APT1: Exposing One of China's Cyber Espionage Units
Homeland Security Digital Library Blog 2013-02-20
Summary:
Mandiant, a U.S. security firm, has published a report that links "China's military to cyberattacks on more than 140 U.S. and other foreign corporations and entities." The report, "APT1: Exposing One of China's Cyber Espionage Units," is the culmination of investigations over several years which provide evidence that an Advanced Persistent Threat (APT) group based in Shanghai, known as APT1, is responsible for the attacks. This group is identified "as a Chinese military unit within the 2nd Bureau of the People's Liberation Army General Staff Department's 3rd Department, code named 'Unit 61398.'"
"APT1 is a single organization of operators that has conducted a cyber espionage campaign against a broad range of victims since at least 2006. From our observations, is is one of the most prolific cyber espionage groups in terms of the sheer quantity of information stolen."
Industries targeted by APT1 also "match industries that China has identified as strategic to their growth, including four of the seven strategic emerging industries that China identified in its 12th Five Year Plan."

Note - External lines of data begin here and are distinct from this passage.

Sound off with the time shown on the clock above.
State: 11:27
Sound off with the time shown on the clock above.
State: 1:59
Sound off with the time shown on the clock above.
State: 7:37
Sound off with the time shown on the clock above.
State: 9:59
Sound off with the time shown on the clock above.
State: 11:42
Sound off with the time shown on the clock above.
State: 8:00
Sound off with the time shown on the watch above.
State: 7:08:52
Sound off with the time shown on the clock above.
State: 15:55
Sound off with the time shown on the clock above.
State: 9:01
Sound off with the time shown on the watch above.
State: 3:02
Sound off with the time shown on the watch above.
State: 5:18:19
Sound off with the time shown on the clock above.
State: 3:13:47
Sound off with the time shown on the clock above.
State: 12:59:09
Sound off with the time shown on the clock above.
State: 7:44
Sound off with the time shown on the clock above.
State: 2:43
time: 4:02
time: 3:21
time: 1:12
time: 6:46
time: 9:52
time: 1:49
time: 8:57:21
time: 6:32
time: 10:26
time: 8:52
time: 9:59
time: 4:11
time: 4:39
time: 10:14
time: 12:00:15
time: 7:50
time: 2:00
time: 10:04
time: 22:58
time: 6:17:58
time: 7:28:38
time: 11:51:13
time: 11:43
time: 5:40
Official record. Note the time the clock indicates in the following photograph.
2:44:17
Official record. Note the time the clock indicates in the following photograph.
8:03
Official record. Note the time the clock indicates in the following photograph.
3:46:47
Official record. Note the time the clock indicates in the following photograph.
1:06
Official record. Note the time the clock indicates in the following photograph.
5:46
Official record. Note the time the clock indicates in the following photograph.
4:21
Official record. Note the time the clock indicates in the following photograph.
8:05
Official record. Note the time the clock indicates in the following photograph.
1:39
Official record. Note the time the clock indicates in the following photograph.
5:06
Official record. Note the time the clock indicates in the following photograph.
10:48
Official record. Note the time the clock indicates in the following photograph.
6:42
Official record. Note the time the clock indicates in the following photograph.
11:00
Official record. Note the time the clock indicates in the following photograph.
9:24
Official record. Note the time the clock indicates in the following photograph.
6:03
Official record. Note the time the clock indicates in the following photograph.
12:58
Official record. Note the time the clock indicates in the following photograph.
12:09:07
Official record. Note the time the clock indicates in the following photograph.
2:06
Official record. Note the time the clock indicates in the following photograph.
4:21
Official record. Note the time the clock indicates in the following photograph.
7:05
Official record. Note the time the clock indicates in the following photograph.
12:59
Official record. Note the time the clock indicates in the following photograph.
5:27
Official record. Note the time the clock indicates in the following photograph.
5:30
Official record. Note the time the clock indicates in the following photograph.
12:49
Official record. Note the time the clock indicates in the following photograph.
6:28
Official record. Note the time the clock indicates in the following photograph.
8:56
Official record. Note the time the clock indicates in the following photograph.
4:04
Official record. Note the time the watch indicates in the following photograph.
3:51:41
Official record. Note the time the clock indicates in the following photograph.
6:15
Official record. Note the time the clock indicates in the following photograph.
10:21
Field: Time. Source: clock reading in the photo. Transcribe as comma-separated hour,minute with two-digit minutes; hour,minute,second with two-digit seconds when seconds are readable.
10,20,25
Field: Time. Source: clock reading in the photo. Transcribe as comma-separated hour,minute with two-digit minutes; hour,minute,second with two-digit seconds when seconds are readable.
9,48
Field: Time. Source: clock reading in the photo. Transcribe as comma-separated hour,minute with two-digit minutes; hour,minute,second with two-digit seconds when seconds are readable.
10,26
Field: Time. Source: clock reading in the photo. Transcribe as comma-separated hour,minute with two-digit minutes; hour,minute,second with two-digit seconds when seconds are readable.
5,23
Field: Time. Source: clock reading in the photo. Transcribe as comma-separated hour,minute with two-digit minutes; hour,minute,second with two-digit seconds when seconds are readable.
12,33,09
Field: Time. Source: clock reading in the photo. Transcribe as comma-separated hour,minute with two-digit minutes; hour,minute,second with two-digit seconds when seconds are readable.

The size of APT1's infrastructure indicates that hundreds, and possibly thousands, of people work for this group, including "linguists, open source researchers, malware authors, industry experts who translate task requests from requestors to the operators, and people who then transmit stolen information to the requestors."
"In an effort to illuminate the hackers behind such attacks, the report also include[s] personal details of three operators believed to be part of the unit, tracking them using accounts associated with the attacks," according to the Washington Post.
The decision to expose APT1 was a difficult one for the company: "What started as a 'what if' discussion about our traditional non-disclosure policy quickly turned into the realization that the positive impact resulting from our decision to expose APT1 outweighed the risk to our ability to collect intelligence on this particular APT group. It is time to acknowledge the threat is originating in China, and we wanted to do our part to arm and prepare security professionals to combat that threat effectively."
Mandiant has also created an intelligence center for this report, where one can download not only the publication, but also the digital appendix and indicators, and a video of "actual APT1 attacker sessions and intrusion activities."